■ **DOCUMENT TEXT**:
GSPTucker

Toward scalable Tucker decomposition: skew-aware multi-level partitioning with GPU-storage co-processing

GSP-Tucker is a scalable and robust Tucker decomposition system designed for billion-scale sparse tensors with severe data skew. It integrates skew-aware multi-level partitioning, GPU acceleration, and storage-based out-of-core processing to overcome the fundamental scalability limitations of existing Tucker decomposition methods.

Unlike conventional CPU, GPU, and distributed approaches that suffer from intermediate data explosion, memory overflow, and skew-induced workload imbalance, GSP-Tucker provides a unified co-design of partitioning, computation, and I/O scheduling, enabling reliable large-scale tensor decomposition on a single heterogeneous GPU-storage node

Features

GPU Acceleration: Utilizes NVIDIA GPUs for fast tensor operations using CUDA.
Multi-GPU Support: Scalable across multiple GPUs.
Out-of-Core Processing: Efficiently handles large tensors by utilizing SSDs and host memory, overcoming GPU memory constraints.
Multi-level Partitioning: Implements a multi-level partitioning strategy to effectively handle data skewness and ensure balanced workload distribution across GPUs.

■ **SUPPLIED ENTRIES**:
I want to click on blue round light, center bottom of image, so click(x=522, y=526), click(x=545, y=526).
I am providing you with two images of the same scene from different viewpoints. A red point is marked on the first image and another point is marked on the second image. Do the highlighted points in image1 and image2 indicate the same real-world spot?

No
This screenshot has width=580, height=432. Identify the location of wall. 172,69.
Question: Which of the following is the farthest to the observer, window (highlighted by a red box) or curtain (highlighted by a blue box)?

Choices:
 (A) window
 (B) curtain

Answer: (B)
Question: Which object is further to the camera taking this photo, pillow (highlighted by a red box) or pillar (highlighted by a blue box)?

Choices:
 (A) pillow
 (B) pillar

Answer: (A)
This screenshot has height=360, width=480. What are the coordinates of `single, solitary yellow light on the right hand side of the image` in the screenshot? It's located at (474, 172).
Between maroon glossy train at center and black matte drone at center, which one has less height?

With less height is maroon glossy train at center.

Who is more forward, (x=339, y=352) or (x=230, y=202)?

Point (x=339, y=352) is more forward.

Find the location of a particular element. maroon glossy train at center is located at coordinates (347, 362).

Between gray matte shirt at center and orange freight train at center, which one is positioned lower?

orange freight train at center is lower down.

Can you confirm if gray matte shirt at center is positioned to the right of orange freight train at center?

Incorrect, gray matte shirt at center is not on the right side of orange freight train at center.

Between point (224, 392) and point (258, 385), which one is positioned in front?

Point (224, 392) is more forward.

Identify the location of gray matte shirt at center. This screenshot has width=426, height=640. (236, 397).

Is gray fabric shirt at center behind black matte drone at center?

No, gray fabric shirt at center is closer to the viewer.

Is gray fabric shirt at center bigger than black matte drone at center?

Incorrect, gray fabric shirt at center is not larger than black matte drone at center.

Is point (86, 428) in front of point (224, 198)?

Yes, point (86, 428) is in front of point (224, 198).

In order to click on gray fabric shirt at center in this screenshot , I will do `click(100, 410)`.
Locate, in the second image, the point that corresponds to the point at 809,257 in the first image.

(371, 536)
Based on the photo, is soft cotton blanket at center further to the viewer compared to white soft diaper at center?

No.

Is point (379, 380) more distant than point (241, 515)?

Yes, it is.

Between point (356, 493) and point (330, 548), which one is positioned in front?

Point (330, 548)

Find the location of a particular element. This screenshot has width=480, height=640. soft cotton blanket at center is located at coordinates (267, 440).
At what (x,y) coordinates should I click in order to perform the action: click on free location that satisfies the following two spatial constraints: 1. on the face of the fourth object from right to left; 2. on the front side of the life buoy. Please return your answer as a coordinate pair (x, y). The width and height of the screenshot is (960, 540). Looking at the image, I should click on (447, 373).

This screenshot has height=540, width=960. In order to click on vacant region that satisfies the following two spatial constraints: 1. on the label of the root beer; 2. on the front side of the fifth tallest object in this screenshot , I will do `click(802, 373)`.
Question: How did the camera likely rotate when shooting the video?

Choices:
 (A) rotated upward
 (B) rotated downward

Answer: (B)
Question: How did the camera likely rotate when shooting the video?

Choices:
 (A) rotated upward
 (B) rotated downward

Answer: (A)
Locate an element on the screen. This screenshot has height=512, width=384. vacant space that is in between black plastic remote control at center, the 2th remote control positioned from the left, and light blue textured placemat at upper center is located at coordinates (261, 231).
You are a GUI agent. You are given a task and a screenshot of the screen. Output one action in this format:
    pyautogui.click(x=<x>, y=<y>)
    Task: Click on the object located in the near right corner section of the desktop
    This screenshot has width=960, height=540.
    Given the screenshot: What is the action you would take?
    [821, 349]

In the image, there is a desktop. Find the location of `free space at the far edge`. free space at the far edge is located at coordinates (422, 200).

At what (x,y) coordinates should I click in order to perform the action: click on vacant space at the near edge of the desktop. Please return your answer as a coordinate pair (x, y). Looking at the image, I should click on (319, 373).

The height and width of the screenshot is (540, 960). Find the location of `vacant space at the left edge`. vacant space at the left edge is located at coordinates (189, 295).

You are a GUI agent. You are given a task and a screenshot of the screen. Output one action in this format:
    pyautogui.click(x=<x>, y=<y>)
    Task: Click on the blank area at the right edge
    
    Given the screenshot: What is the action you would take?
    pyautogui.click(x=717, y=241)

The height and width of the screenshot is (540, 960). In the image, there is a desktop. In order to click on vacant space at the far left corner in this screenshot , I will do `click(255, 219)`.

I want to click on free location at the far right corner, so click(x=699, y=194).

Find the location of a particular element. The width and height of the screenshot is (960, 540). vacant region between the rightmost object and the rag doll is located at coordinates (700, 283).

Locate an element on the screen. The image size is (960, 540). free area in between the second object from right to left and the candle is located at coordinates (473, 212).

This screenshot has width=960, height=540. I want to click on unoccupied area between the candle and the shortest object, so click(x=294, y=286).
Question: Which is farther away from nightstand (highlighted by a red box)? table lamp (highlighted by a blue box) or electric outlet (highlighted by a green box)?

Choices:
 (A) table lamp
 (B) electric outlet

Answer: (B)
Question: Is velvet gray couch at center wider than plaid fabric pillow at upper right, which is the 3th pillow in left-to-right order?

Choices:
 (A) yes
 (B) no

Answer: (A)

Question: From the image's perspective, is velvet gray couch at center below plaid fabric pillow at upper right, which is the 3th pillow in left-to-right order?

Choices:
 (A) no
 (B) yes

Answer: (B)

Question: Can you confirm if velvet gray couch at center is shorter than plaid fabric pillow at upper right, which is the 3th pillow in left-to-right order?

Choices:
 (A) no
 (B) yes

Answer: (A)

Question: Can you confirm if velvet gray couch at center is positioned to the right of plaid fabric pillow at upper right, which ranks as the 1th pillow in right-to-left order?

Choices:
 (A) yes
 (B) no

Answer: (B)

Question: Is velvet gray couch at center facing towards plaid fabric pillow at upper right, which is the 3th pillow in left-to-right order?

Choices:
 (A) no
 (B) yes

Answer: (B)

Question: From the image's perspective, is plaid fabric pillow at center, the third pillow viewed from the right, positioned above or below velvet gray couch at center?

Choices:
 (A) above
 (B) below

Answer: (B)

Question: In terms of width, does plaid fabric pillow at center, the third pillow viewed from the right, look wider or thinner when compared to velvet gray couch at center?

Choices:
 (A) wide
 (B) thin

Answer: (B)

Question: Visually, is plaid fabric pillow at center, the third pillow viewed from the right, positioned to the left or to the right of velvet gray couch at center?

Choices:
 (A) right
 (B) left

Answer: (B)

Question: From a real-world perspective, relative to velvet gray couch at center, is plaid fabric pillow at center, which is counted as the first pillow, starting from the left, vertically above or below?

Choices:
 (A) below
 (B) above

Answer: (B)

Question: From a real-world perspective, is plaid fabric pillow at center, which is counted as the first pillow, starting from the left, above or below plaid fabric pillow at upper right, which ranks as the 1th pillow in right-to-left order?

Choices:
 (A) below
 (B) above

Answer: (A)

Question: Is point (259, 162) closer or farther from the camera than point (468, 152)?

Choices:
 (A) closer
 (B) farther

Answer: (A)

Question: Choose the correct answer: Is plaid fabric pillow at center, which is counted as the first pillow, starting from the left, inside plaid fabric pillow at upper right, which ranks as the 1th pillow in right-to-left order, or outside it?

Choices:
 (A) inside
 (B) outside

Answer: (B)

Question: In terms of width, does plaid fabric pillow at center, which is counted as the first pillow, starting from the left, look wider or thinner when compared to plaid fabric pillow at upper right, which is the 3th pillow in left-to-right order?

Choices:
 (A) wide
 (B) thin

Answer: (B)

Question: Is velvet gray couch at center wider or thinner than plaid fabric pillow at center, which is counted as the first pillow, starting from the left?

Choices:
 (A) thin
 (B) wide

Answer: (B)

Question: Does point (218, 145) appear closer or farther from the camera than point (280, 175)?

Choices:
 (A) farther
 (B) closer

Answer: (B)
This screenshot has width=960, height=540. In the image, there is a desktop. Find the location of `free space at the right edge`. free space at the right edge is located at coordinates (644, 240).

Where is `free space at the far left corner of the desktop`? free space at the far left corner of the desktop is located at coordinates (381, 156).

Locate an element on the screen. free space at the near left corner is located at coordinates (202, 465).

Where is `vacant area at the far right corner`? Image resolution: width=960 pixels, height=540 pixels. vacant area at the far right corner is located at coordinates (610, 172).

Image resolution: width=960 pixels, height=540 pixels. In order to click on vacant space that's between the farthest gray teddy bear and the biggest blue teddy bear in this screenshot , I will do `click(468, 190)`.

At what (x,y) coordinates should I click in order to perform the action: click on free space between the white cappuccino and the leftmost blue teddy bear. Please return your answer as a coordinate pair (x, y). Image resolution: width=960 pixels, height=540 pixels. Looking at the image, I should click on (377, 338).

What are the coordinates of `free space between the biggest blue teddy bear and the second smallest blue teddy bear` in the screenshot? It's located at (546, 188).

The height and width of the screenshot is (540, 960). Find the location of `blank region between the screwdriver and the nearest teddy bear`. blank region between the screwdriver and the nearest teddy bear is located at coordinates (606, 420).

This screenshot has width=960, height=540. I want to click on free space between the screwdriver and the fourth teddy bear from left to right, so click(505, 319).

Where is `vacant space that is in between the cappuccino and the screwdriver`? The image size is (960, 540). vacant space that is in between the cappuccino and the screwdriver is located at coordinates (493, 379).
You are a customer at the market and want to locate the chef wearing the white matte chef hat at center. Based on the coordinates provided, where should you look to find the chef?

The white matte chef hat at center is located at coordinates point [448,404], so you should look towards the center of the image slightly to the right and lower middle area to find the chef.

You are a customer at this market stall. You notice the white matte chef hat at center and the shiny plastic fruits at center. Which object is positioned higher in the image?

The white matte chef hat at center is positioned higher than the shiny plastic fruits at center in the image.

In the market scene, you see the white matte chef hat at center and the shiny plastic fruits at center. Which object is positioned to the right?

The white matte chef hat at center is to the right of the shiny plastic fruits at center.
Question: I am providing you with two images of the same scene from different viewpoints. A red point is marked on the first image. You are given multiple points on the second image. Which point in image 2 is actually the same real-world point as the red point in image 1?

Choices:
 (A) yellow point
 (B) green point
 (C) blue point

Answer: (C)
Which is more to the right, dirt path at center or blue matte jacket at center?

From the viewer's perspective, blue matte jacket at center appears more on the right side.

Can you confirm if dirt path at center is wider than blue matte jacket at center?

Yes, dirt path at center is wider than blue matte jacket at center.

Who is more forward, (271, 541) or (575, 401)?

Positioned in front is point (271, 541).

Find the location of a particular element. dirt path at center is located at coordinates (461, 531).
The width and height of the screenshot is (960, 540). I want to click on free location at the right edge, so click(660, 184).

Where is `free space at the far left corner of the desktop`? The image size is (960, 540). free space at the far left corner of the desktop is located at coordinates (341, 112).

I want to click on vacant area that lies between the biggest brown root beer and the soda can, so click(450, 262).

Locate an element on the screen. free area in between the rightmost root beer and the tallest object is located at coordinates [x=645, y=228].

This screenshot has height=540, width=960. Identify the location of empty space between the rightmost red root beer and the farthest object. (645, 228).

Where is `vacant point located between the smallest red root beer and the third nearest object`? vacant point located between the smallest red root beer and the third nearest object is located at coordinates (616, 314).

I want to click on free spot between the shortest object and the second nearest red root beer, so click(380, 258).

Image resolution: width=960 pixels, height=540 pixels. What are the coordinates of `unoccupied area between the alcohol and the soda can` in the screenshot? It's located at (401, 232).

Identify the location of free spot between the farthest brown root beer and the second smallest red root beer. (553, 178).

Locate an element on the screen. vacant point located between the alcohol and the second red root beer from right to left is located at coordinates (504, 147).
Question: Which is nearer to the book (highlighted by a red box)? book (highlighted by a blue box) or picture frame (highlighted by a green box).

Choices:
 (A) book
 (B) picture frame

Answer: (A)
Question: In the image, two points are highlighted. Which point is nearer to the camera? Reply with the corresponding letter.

■ **GIVEN PROBLEM A**:
Could you give back the GSP-Tucker description from "Multi-GPU Support: Scalable" through "GPU memory constraints.", updated so that "host memory" reads "system memory"?
■ **GIVEN PROBLEM B**:
Could you take the GSP-Tucker description further, picking up right after its last line?

■ **RESPONSE A**:
Multi-GPU Support: Scalable across multiple GPUs.
Out-of-Core Processing: Efficiently handles large tensors by utilizing SSDs and system memory, overcoming GPU memory constraints.

■ **RESPONSE B**:
License

This project is licensed under the terms of the GNU General Public License v3.0 (GPLv3). See the LICENSE file for details.

Disclaimer

THERE IS NO WARRANTY FOR THE PROGRAM, TO THE EXTENT PERMITTED BY APPLICABLE LAW. EXCEPT WHEN OTHERWISE STATED IN WRITING THE COPYRIGHT HOLDERS AND/OR OTHER PARTIES PROVIDE THE PROGRAM "AS IS" WITHOUT WARRANTY OF ANY KIND, EITHER EXPRESSED OR IMPLIED, INCLUDING, BUT NOT LIMITED TO, THE IMPLIED WARRANTIES OF MERCHANTABILITY AND FITNESS FOR A PARTICULAR PURPOSE. THE ENTIRE RISK AS TO THE QUALITY AND PERFORMANCE OF THE PROGRAM IS WITH YOU. SHOULD THE PROGRAM PROVE DEFECTIVE, YOU ASSUME THE COST OF ALL NECESSARY SERVICING, REPAIR OR CORRECTION.

Prerequisites

CUDA Toolkit: (Tested with 11.x)
Boost Libraries: -lboost_program_options, -lboost_filesystem, -lboost_system.
Eigen: Linear algebra library (included in lib/ or requires installation).
OpenMP: For multi-threading support on the host.

Build Instructions

Clone the repository:

git clone https://github.com/tmdgus1715/GSPTucker.git
cd GSPTucker

Configure Makefile: Ensure the Makefile points to the correct paths for your Boost installation and CUDA toolkit. You might need to adjust INCLUDE_DIRS and LIB_DIRS.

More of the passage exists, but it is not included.